I think of consistency as being like virginity.
When you appeal to practicality, I wake up and remember that who knows
what code such a change would break.
With respect, I must bow out of this thread, as I need to concentrate.
Henry Rich
On 2/23/2022 10:36 AM, Elijah Stone wrote:
1. That sounds like the broken windows fallacy. That we lose one
consistency is no excuse for avoiding consistency altogether.
2. My second argument (given earlier) is not an argument for
consistency, but practicality, and it still stands.
-E
On Wed, 23 Feb 2022, Henry Rich wrote:
I am saying that it is inconsistent that (_=1e300) is 0. By the
definition, it should be 1 or NaN. Since it isn't, we are into ad hoc
expedients.
Henry Rich
On 2/23/2022 10:27 AM, Elijah Stone wrote:
I do not see the significance of your statement. Are you saying
that it would be inconsistent if _ = 1e300? Fine, but that has
nothing to do with what I propose. _ is infinite, while 1e300 is
finite. 3j_ and 5j_ are both infinite. It is not inconsistent for
two infinities to be equal; indeed, for _=_ already.
-E
On Wed, 23 Feb 2022, Henry Rich wrote:
I am just saying that
_ = 1e300
0
is inconsistent with the definition of tolerant comparison, so
further arguments appealing to consistency are built on sand.
Henry Rich
On 2/23/2022 10:18 AM, Elijah Stone wrote:
So you do not find it inconsistent that 3j1e100=5j1e100 but
3j_~:5j_; nor that 3j_ and 5j_ seem to represent the same thing
(as evinced by *.)?
It does not seem at all inconsistent or problematic to define =
such that (x j. _) = (y j. _) (for finite, real x,y), and it does
not follow from such a definition that _ must compare equal with
finite values.
-E
On Wed, 23 Feb 2022, Henry Rich wrote:
As the essay points out, according to the rules _ is tolerantly
equal to everything. To avoid that, comparisons to _ are
intolerant.
Henry Rich
On 2/23/2022 7:09 AM, Elijah Stone wrote:
https://code.jsoftware.com/wiki/Essays/Tolerant_Comparison
A good read, explains the workings of the comparators.
-E
On Wed, 23 Feb 2022, Michail L. Liarmakopoulos wrote:
Thanks for the detailed explanation and for the counterexample
to my
argument.
It seems that I haven't thought carefully how the "=" operates
behind the
scenes when comparing two complex numbers.

[Set task]:
Answer these about the thread on tolerant comparison:
(a) What result does Henry Rich show for _ = 1e300?
(b) To keep _ from being tolerantly equal to everything, how are comparisons to _ handled?
(c) What fallacy does Elijah Stone say Henry Rich's argument sounds like?

[Provided material]:
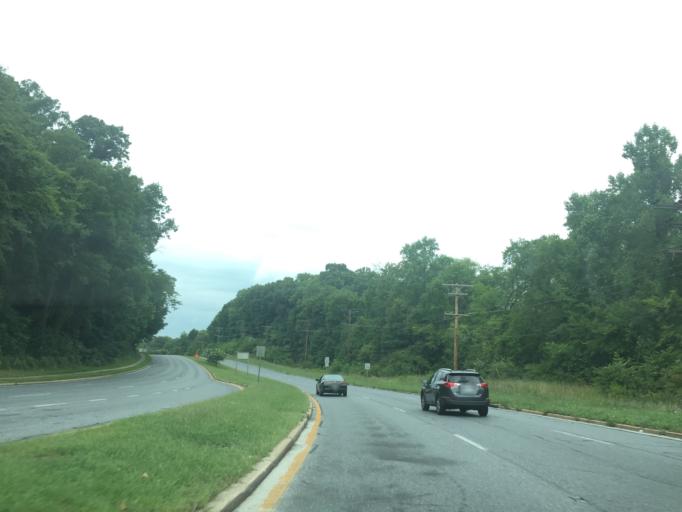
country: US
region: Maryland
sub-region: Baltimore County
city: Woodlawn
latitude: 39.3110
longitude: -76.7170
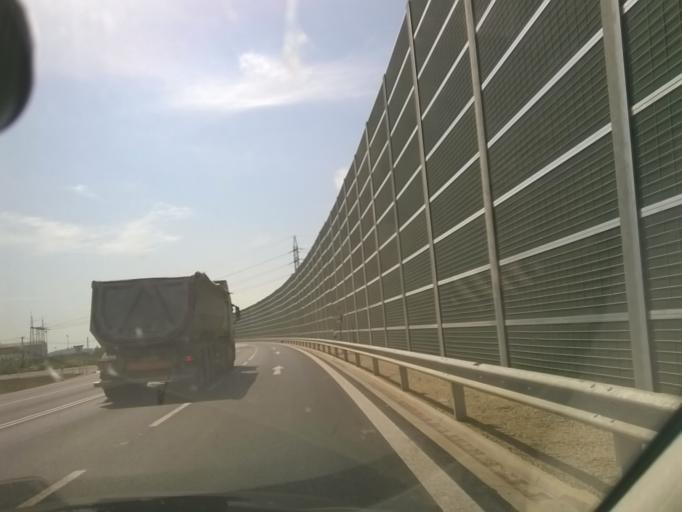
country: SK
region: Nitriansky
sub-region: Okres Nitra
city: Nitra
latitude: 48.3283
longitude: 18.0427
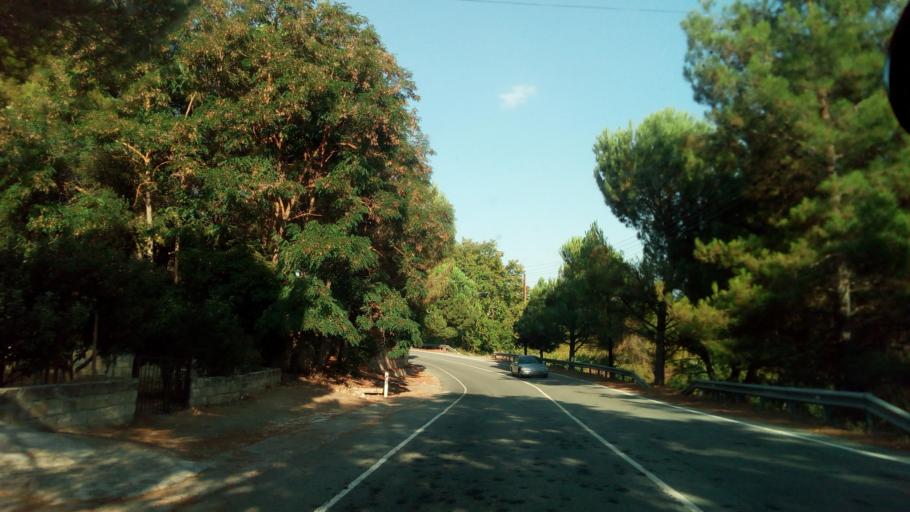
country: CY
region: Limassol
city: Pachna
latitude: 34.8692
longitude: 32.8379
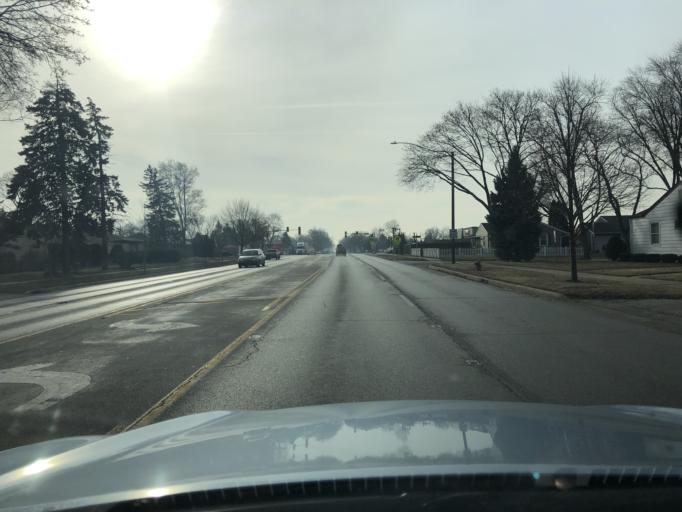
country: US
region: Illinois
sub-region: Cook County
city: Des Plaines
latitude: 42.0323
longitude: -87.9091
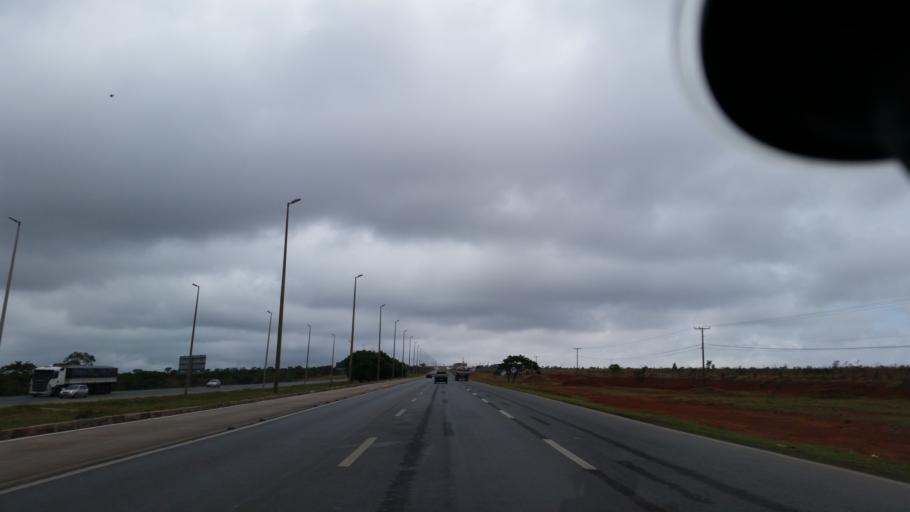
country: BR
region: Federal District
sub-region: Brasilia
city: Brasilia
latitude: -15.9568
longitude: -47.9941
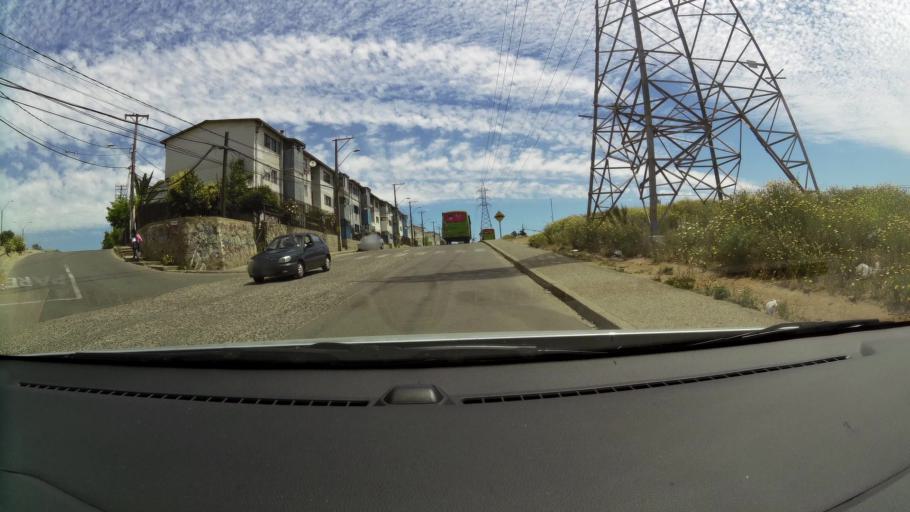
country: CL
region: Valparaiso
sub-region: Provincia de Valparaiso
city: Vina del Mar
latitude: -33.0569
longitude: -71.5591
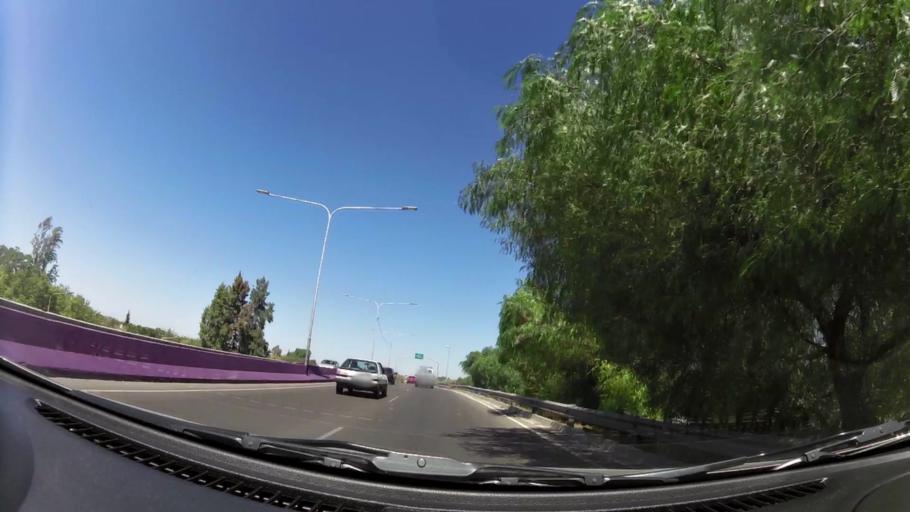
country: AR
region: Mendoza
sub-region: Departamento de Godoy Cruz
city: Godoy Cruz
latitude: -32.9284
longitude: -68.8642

--

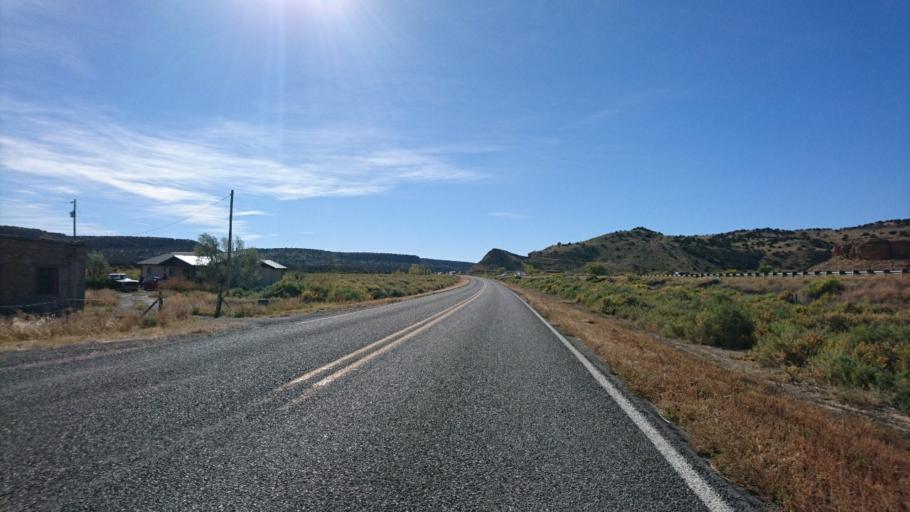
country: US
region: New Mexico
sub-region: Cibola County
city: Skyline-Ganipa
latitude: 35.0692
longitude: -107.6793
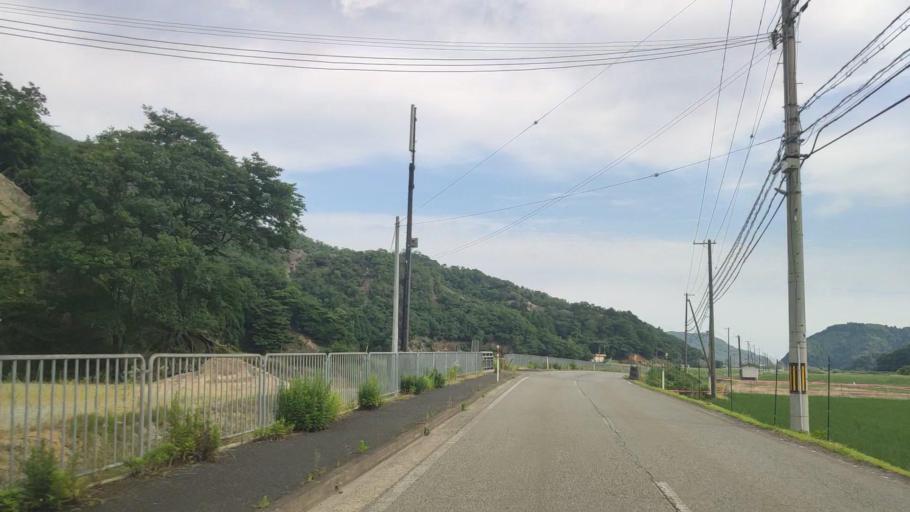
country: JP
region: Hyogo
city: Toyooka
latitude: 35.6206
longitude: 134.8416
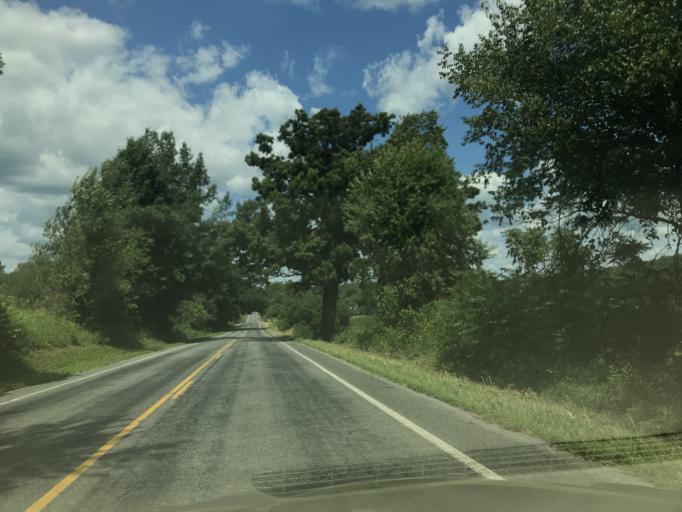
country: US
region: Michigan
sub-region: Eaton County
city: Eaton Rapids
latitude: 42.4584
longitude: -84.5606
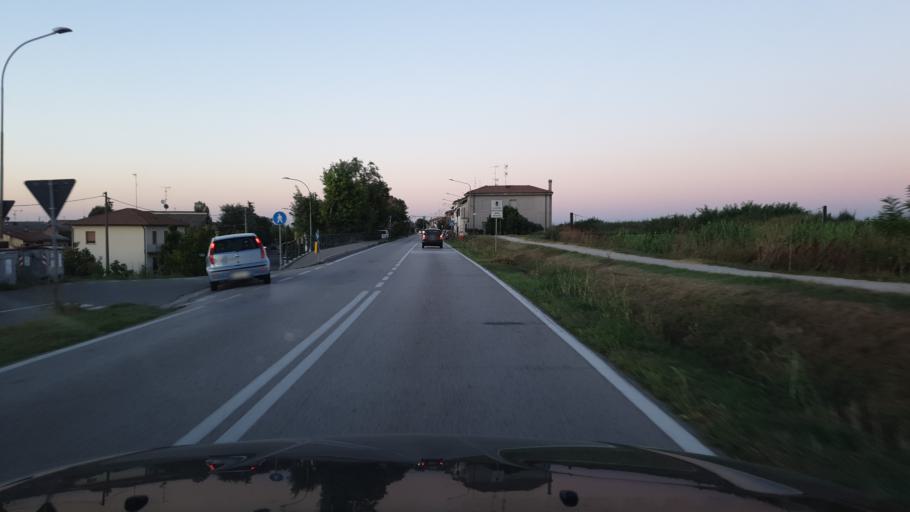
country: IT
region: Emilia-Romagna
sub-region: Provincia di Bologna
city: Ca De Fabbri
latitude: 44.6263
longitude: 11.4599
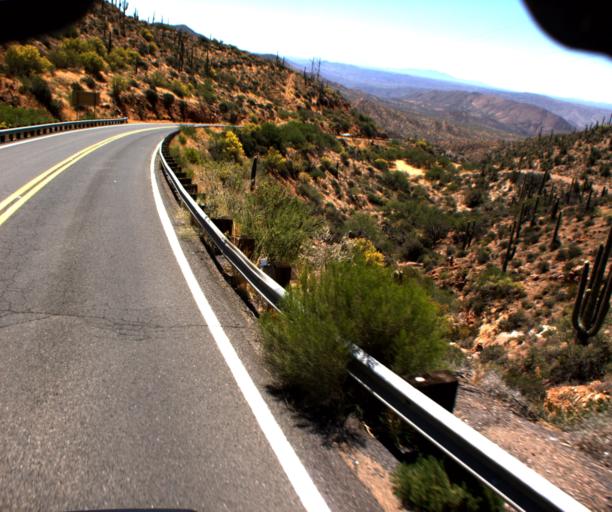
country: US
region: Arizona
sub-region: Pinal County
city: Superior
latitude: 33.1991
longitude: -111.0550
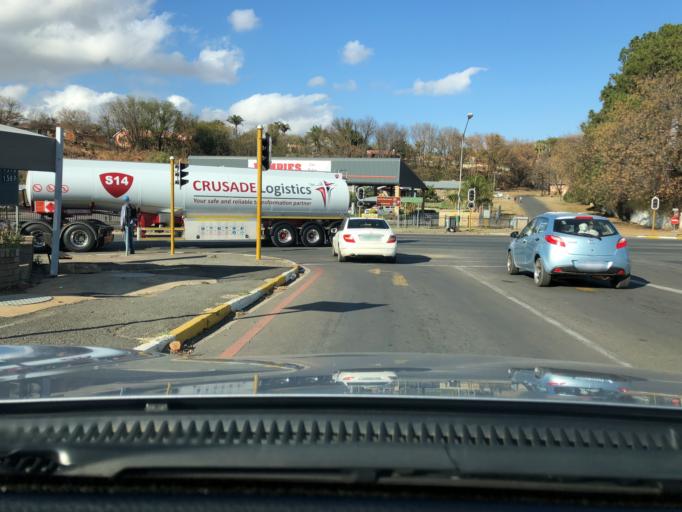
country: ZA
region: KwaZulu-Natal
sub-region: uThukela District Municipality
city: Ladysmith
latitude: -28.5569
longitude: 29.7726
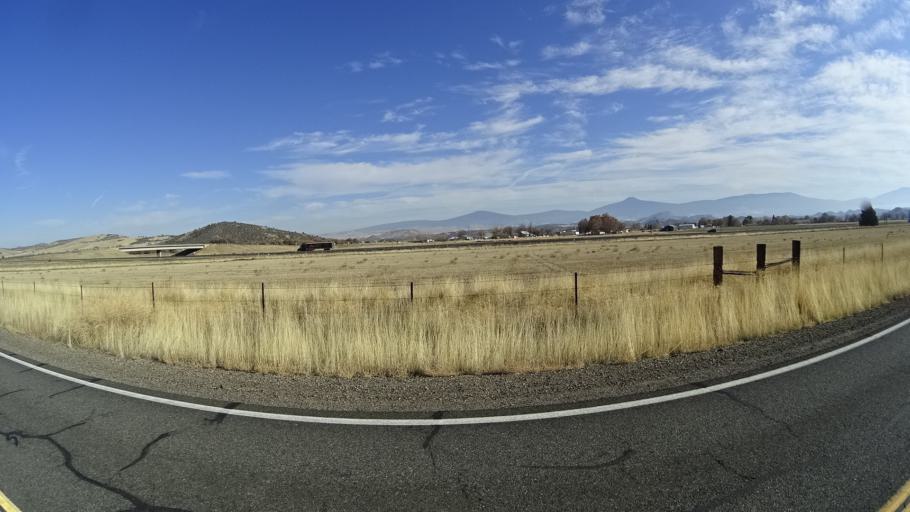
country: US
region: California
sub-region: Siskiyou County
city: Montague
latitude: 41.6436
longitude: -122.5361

[Solved problem]:
(a) The result is 0.
(b) Comparisons to _ are intolerant.
(c) The broken windows fallacy.